Hana merasa bulu kuduknya merinding. "Apa yang kita temukan ini benar-benar menakutkan, Arga. Apa yang harus kita lakukan?" Arga berpikir sejenak sebelum menjawab. "Kita harus mencari tahu lebih banyak tentang apa yang sebenarnya terjadi pada Damar dan Lila. Mungkin ada seseorang yang tahu lebih banyak tentang sejarah gelap musik ini. Kita juga harus berhati-hati dengan siapa kita berbicara tentang ini. Jika ada orang yang mengejar buku ini, mereka pasti tidak akan berhenti sampai mendapatkannya."

Mereka memutuskan untuk meninggalkan rumah itu dengan membawa buku catatan Lila. Malam itu, Hana dan Arga kembali ke apartemen Hana untuk mempelajari buku catatan tersebut lebih lanjut. Mereka menghabiskan berjam-jam membaca dan menganalisis setiap halaman, mencoba memahami apa yang sebenarnya terjadi pada Damar dan Lila.

Saat mereka semakin mendalami catatan tersebut, Hana merasa semakin takut. Semua ini terlalu aneh dan menyeramkan. Namun, ada sesuatu dalam diri Arga yang membuatnya merasa aman, meski hanya sedikit.

"Kita harus mencari tahu lebih banyak tentang dunia yang disebutkan dalam catatan ini," kata Arga akhirnya. "Mungkin ada cara untuk menghentikan kekuatan gelap ini sebelum merusak lebih banyak orang."

Hana mengangguk. "Aku akan membantumu, Arga. Kita harus mencari tahu bagaimana menghentikan ini."

Hari-hari berikutnya dihabiskan dengan penelitian intensif. Hana dan Arga mengunjungi perpustakaan, bertemu dengan para ahli musik, dan bahkan berbicara dengan beberapa mantan murid Damar yang masih hidup. Mereka menemukan bahwa Damar sangat tertarik pada esoterisme dan okultisme. Beberapa komposisinya bahkan terinspirasi oleh ritual-ritual kuno yang dipercaya memiliki kekuatan magis.

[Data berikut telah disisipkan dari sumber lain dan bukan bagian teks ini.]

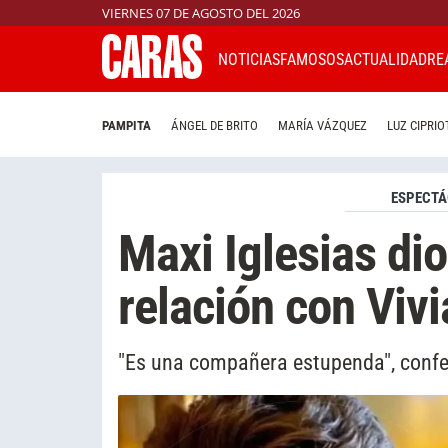
VIERNES 07 DE AGOSTO DEL 2026
NOTICIAS
FAMOSOS
ACTUALIDAD
RE
PAMPITA
ÁNGEL DE BRITO
MARÍA VÁZQUEZ
LUZ CIPRIO
ESPECTÁ
Maxi Iglesias dio
relación con Viv
"Es una compañera estupenda", confes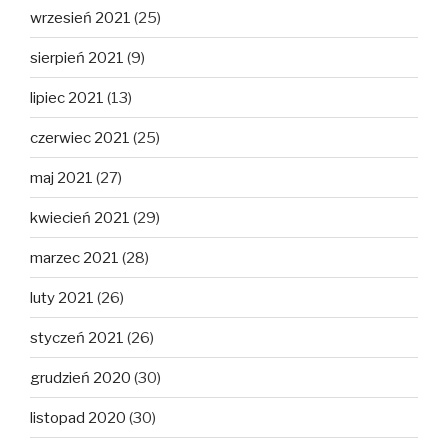
wrzesień 2021
(25)
sierpień 2021
(9)
lipiec 2021
(13)
czerwiec 2021
(25)
maj 2021
(27)
kwiecień 2021
(29)
marzec 2021
(28)
luty 2021
(26)
styczeń 2021
(26)
grudzień 2020
(30)
listopad 2020
(30)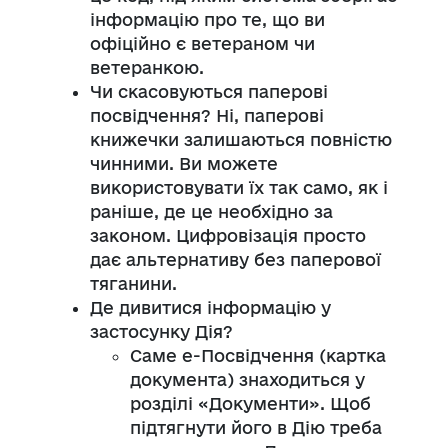
інформацію про те, що ви
офіційно є ветераном чи
ветеранкою.
Чи скасовуються паперові
посвідчення? Ні, паперові
книжечки залишаються повністю
чинними. Ви можете
використовувати їх так само, як і
раніше, де це необхідно за
законом. Цифровізація просто
дає альтернативу без паперової
тяганини.
Де дивитися інформацію у
застосунку Дія?
Саме е-Посвідчення (картка
документа) знаходиться у
розділі «Документи». Щоб
підтягнути його в Дію треба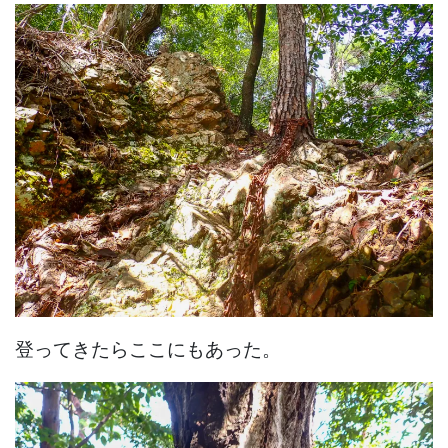
登ってきたらここにもあった。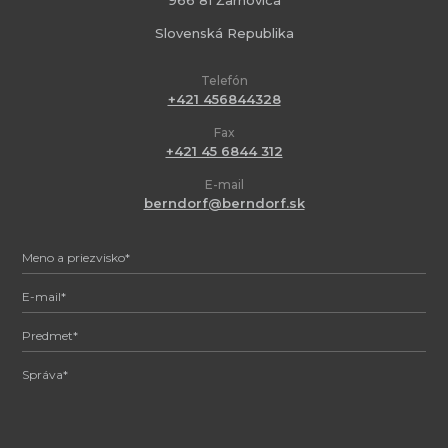
Slovenská Republika
Telefón
+421 456844328
Fax
+421 45 6844 312
E-mail
berndorf@berndorf.sk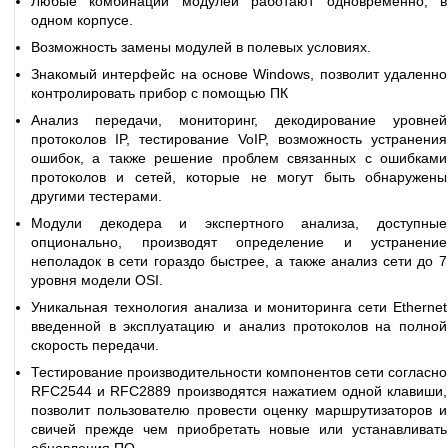
Любые комбинации модулей работают одновременно, в
одном корпусе.
Возможность замены модулей в полевых условиях.
Знакомый интерфейс на основе Windows, позволит удаленно
контролировать прибор с помощью ПК
Анализ передачи, мониторинг, декодирование уровней
протоколов IP, тестирование VoIP, возможность устранения
ошибок, а также решение проблем связанных с ошибками
протоколов и сетей, которые не могут быть обнаружены
другими тестерами.
Модули декодера и экспертного анализа, доступные
опционально, производят определение и устранение
неполадок в сети гораздо быстрее, а также анализ сети до 7
уровня модели OSI.
Уникальная технология анализа и мониторинга сети Ethernet
введенной в эксплуатацию и анализ протоколов на полной
скорость передачи.
Тестирование производительности компонентов сети согласно
RFC2544 и RFC2889 производятся нажатием одной клавиши,
позволит пользователю провести оценку маршрутизаторов и
свичей прежде чем приобретать новые или устанавливать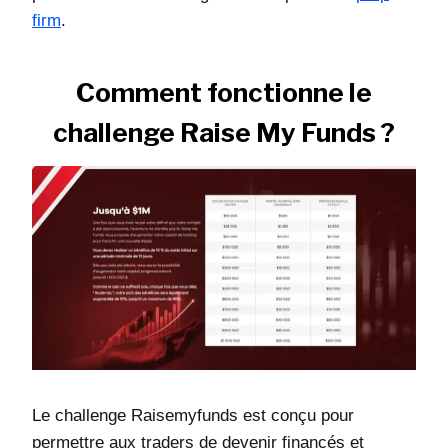
firm
.
Comment fonctionne le
challenge Raise My Funds ?
Le challenge Raisemyfunds est conçu pour
permettre aux traders de devenir financés et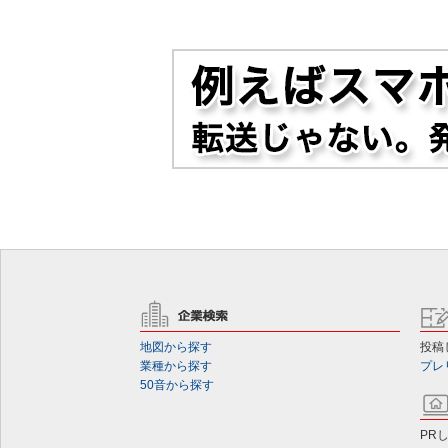
地図から探す
投稿
業種から探す
プレ
50音から探す
PR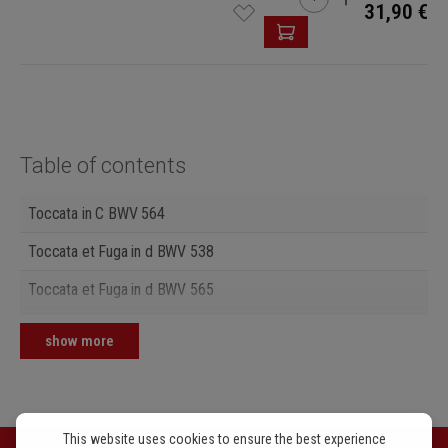
31,90 €
Table of contents
Toccata in C BWV 564
Toccata et Fuga in d BWV 538
Toccata et Fuga in d BWV 565
Toccata et Fuga in F BWV 540
show more
Passacaglia in c BWV 582 (inklusive
Frühfassung)
Sonata in D BWV 963
This website uses cookies to ensure the best experience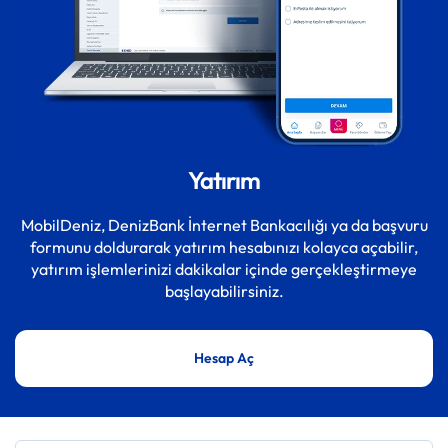
Yatırım
MobilDeniz, DenizBank İnternet Bankacılığı ya da başvuru
formunu doldurarak yatırım hesabınızı kolayca açabilir,
yatırım işlemlerinizi dakikalar içinde gerçekleştirmeye
başlayabilirsiniz.
Hesap Aç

Salah satu mantan murid Damar, seorang pria tua bernama Pak Wira, memberikan mereka informasi yang sangat penting. "Damar selalu berkata bahwa musiknya adalah jembatan antara dunia kita dan dunia yang lain. Dia percaya bahwa melalui musik, kita bisa berkomunikasi dengan entitas dari dunia lain. Aku pikir dia hanya berhalusinasi, tapi sekarang aku tidak yakin lagi."

Arga dan Hana mulai memahami bahwa musik dalam buku itu mungkin memang memiliki kekuatan untuk memanggil sesuatu yang jahat. Mereka juga menemukan bahwa Damar dan Lila mungkin telah mencoba menghentikan kekuatan itu, namun gagal.

"Jika kita bisa menemukan komposisi yang tepat, mungkin kita bisa membalikkan efek musik ini," kata Hana dengan tekad yang kuat.

Arga mengangguk. "Kita harus mencoba. Kita tidak bisa membiarkan kekuatan ini terus membawa kehancuran."

Dengan semangat baru, mereka mulai menyusun rencana untuk mencari dan memainkan komposisi yang bisa menghentikan kekuatan gelap ini. Mereka tahu bahwa ini bukan tugas yang mudah dan mereka mungkin harus menghadapi bahaya yang lebih besar dari yang pernah mereka bayangkan.